Constructor for a distributed MultiVector with a predefined MultiVector::Storage (i.e., utils::MemoryStorage) and MPIPatternP2P. This constructor transfers the ownership of the input Storage to the MultiVector. This is useful when one does not want to allocate new memory and instead use memory allocated in the input MultiVector::Storage (i.e., utils::MemoryStorage).
Parameters
[in]
storage
unique_ptr to MultiVector::Storage whose ownership is to be transfered to the MultiVector
[in]
mpiPatternP2P
A shared_ptr to const MPIPatternP2P based on which the distributed MultiVector will be created.
[in]
numVectors
number of vectors in the MultiVector
Note
This Constructor transfers the ownership from the input unique_ptr storage to the internal data member of the MultiVector. Thus, after the function call storage will point to NULL and any access through storage will lead to undefined behavior.

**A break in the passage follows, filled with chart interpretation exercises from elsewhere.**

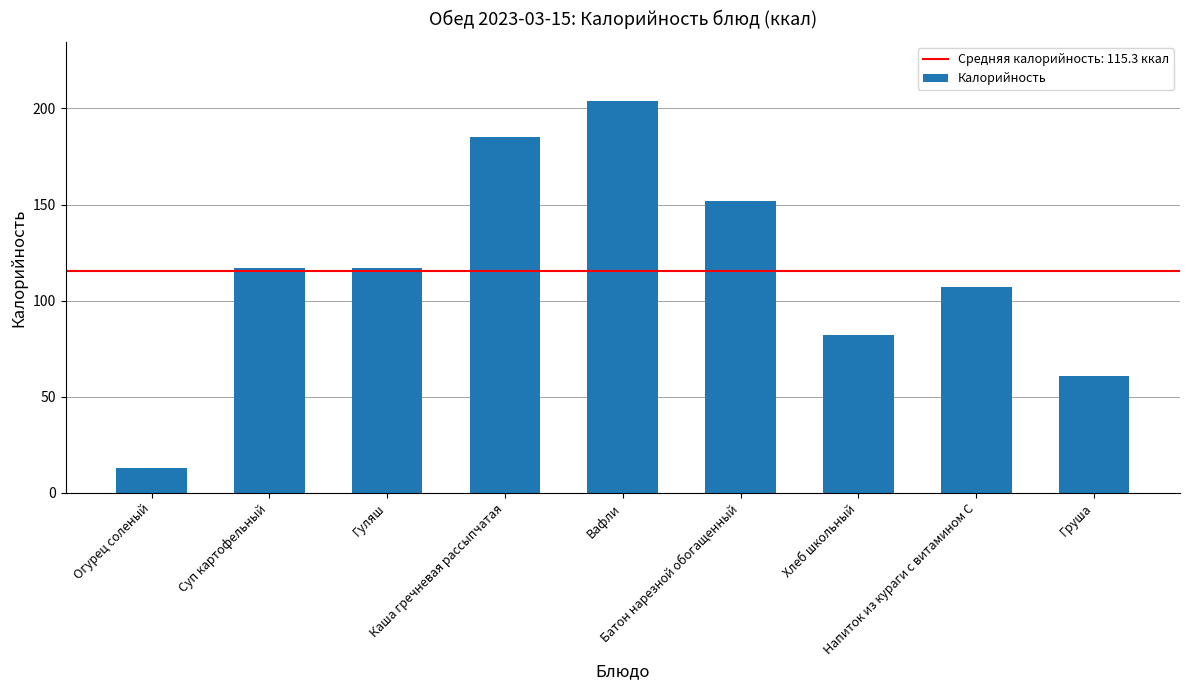

Reading right to left, list all the values displayed in this chart.

61	107	82	152	204	185	117	117	13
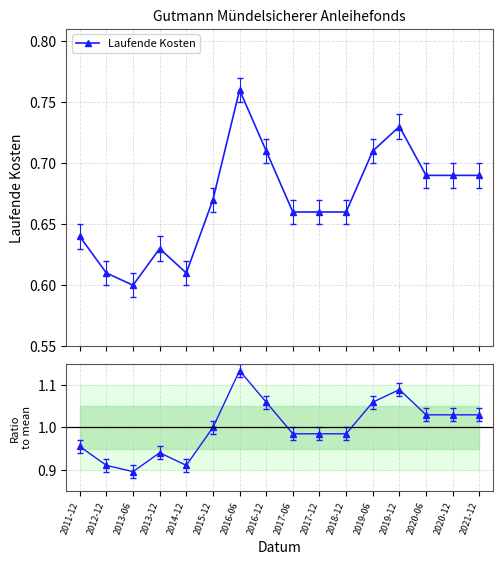

The value of Ratio to mean at 2013-12 is 1.7. True or false?

False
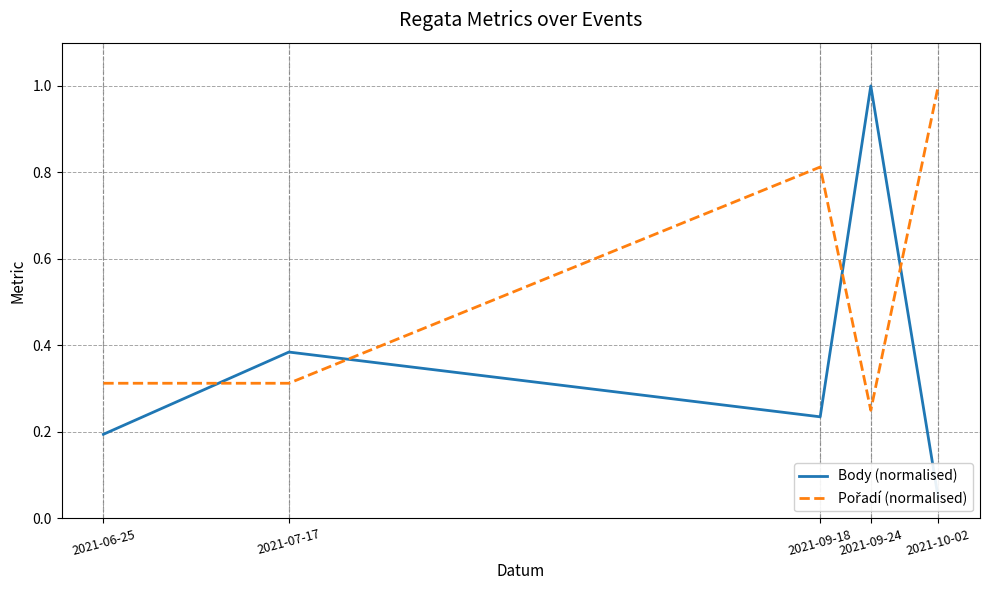

Is the value of Body (normalised) at 2021-10-02 greater than the value of Pořadí (normalised) at 2021-07-17?

No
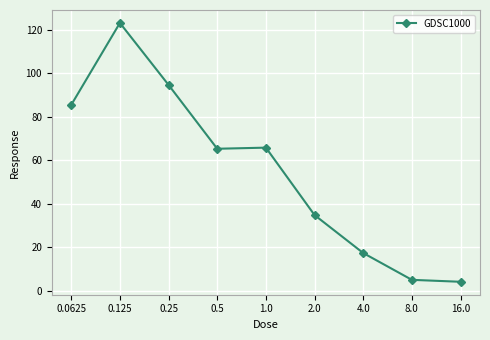

At which category does the data reach its first local peak?

0.125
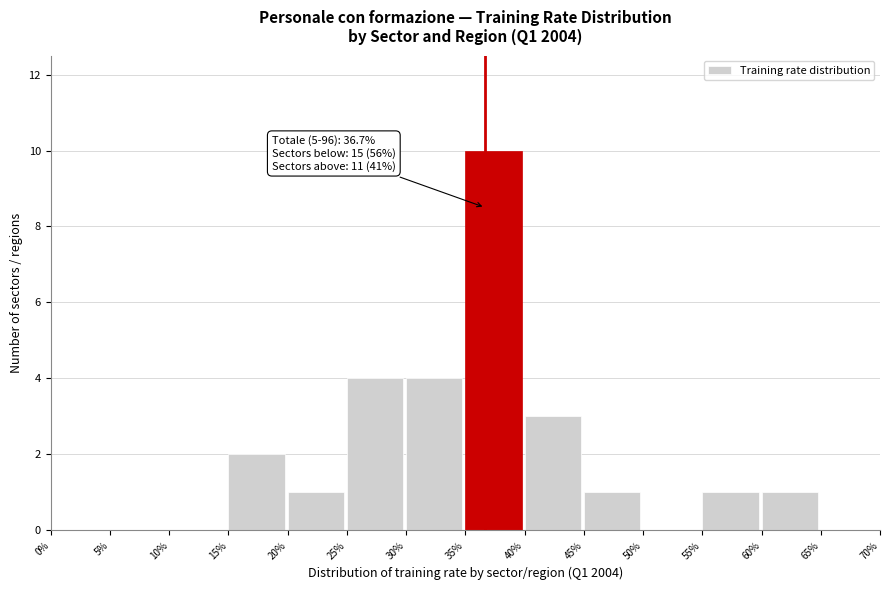

Over which range of the x-axis is the bar tallest?

35% to 40%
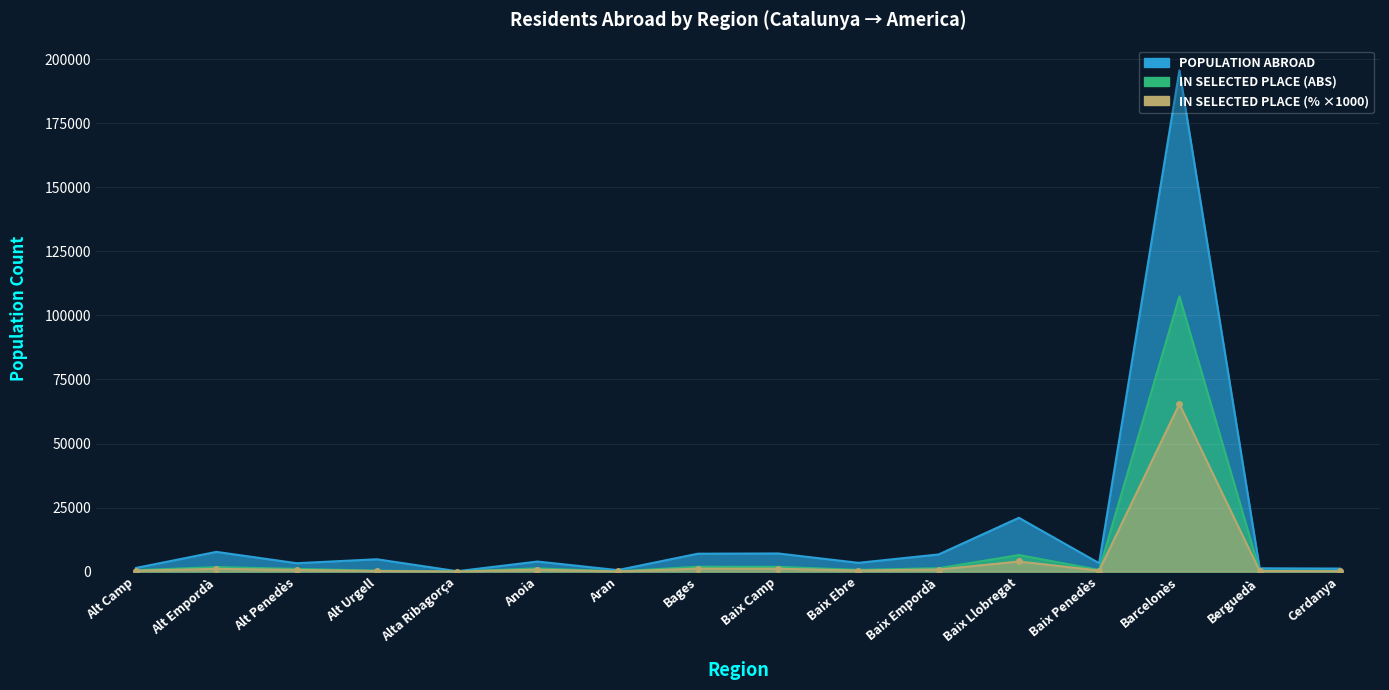

What is the lowest value of the Population residing abroad series?

141.0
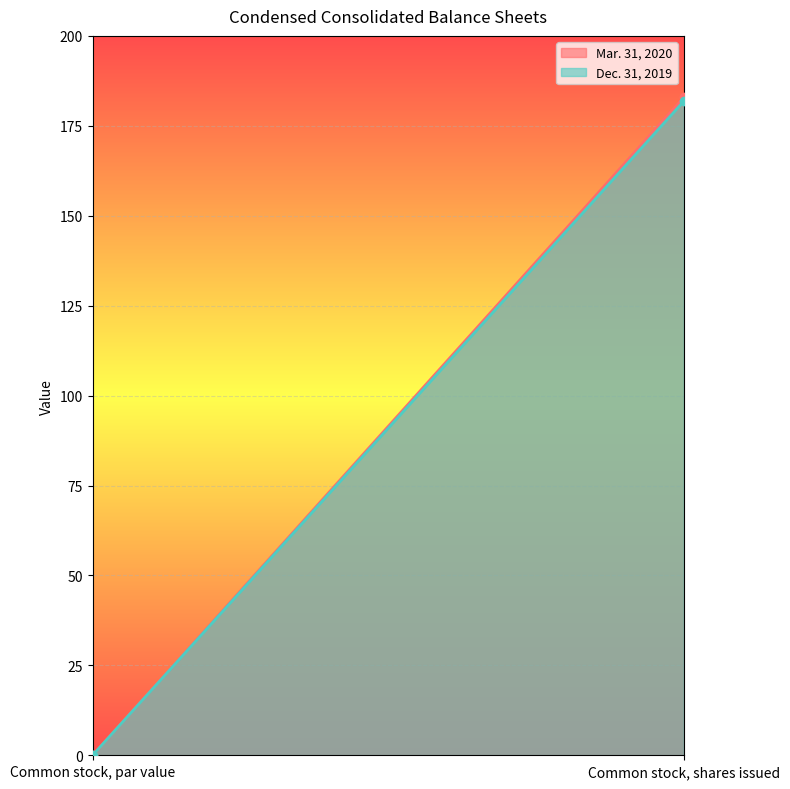

List the series in order of their overall mean, highest first.

Mar. 31, 2020, Dec. 31, 2019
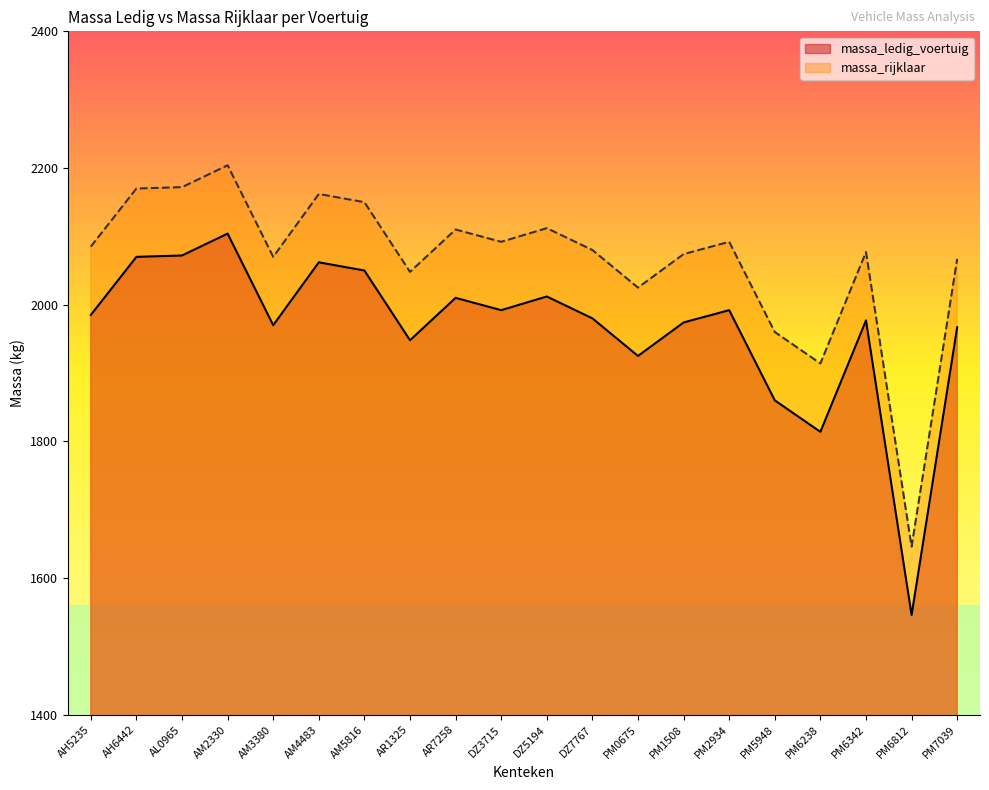

List the series in order of their overall mean, lowest first.

massa_ledig_voertuig, massa_rijklaar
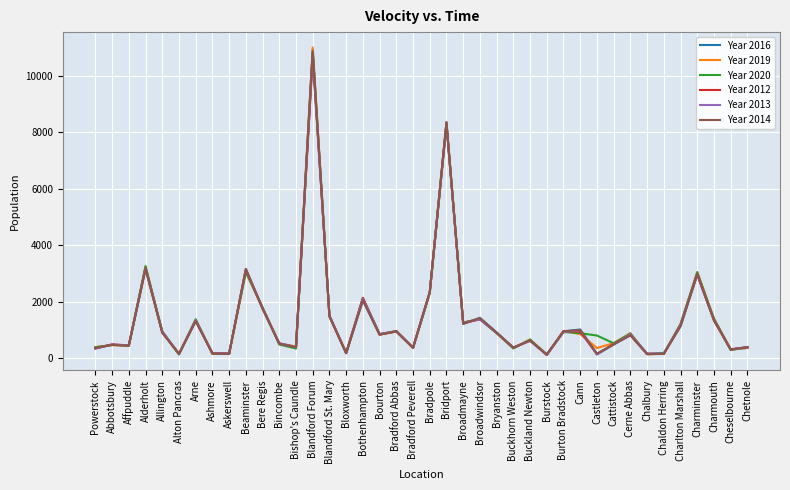

What is the difference between the maximum and second lowest values in the Year 2014 series?

10724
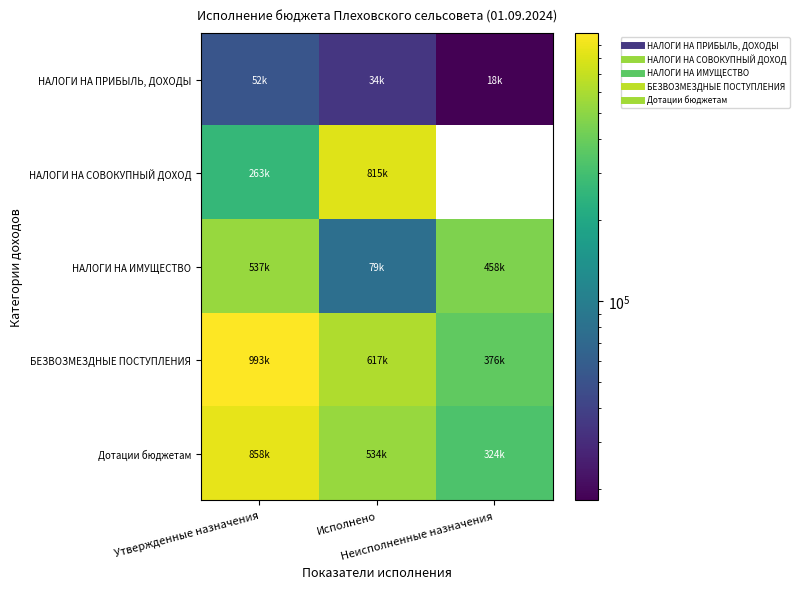

How many data points in Дотации бюджетам are less than 533942?

1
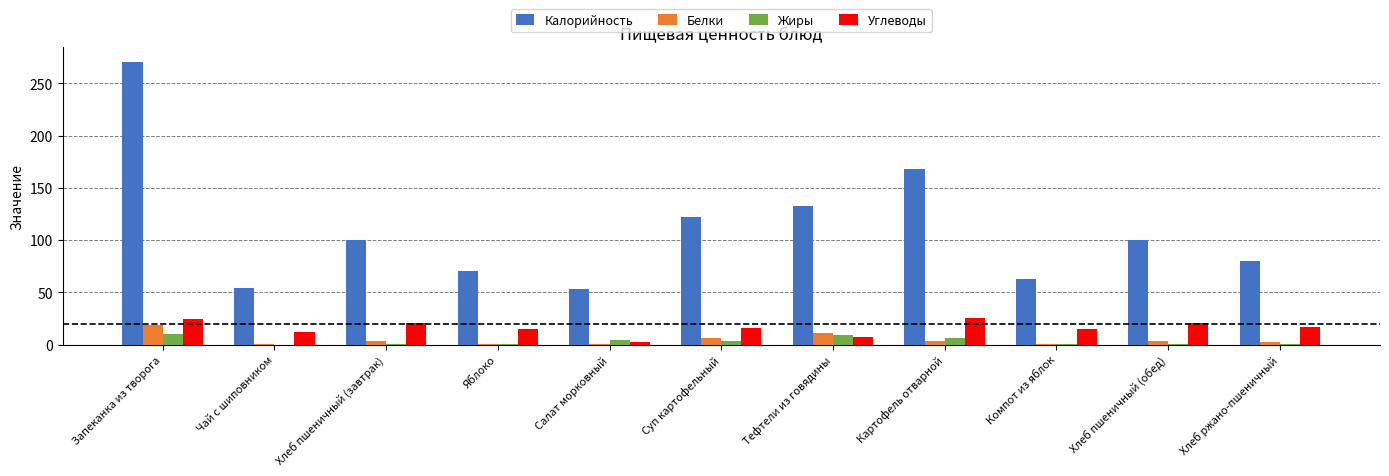

Which series has the largest range (max minus min)?

Калорийность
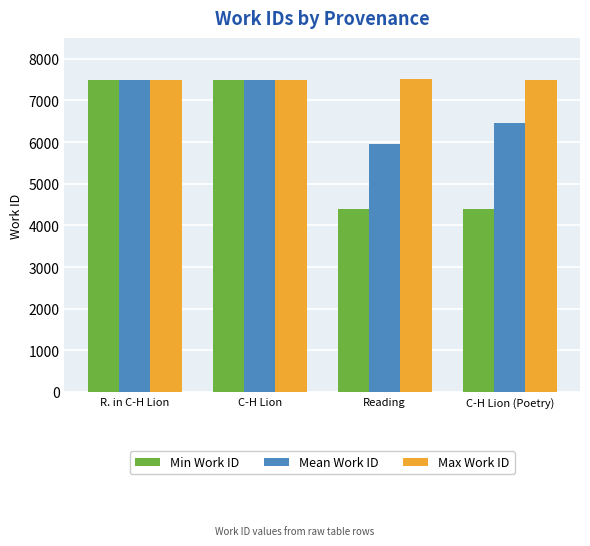

What is the label of the 4th bar from the right?

R. in C-H Lion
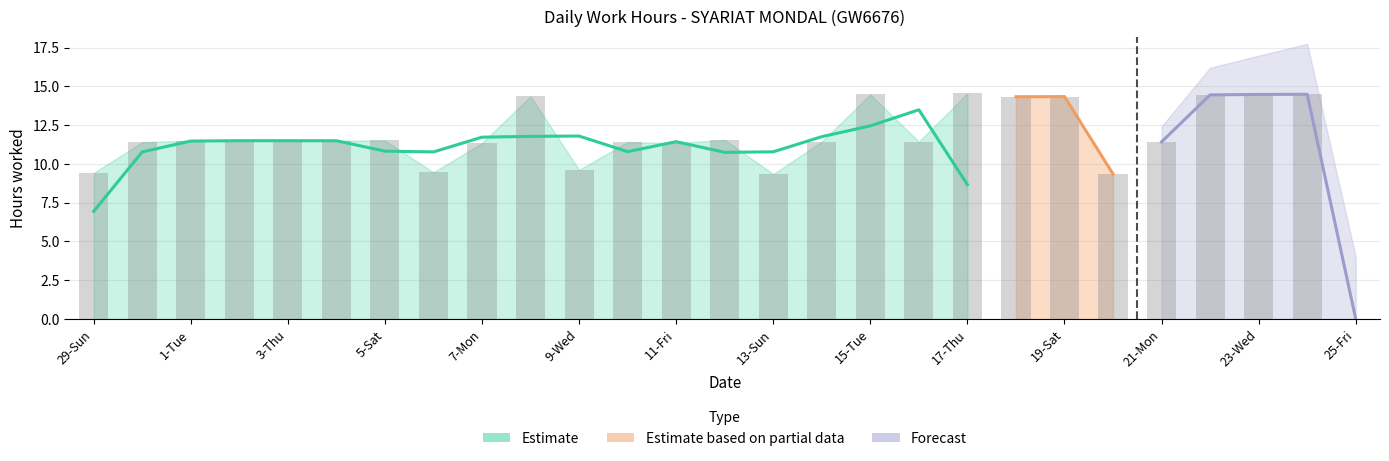

What is the change in value from 2-Wed to 21-Mon?

-0.1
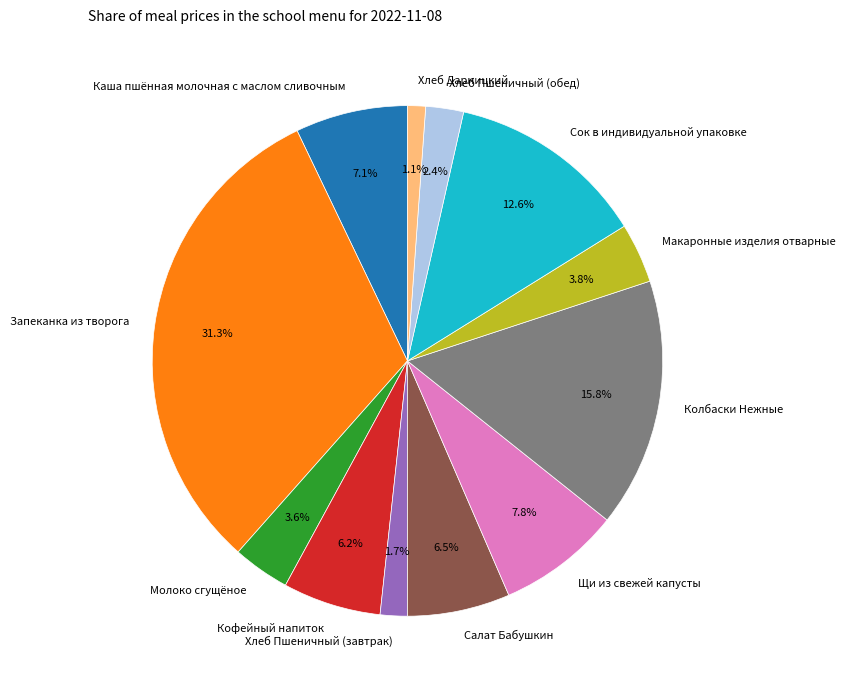

Does Каша пшённая молочная с маслом сливочным account for over 50% of the chart?

No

Constructor for a distributed MultiVector based on total number of global indices. The resulting MultiVector will not contain any ghost indices on any of the processors. Internally, the vector is divided to ensure as much equitable distribution across all the processors much as possible.
Note
This way of construction is expensive. One should use the other constructor based on an input MPIPatternP2P as far as possible. Further, the decomposition is not compatible with other ways of distributed MultiVector construction.
Parameters
[in]
globalSize
Total number of global indices that is distributed over the processors.
[in]
mpiComm
MPI_Comm object associated with the group of processors across which the MultiVector is to be distributed
[in]
numVectors
number of vectors in the MultiVector
[in]
initVal
value with which the MultiVector shoud be initialized
Note
This way of construction is expensive. One should use the other constructor based on an input MPIPatternP2P as far as possible. Further, the decomposition is not compatible with other ways of distributed MultiVector construction.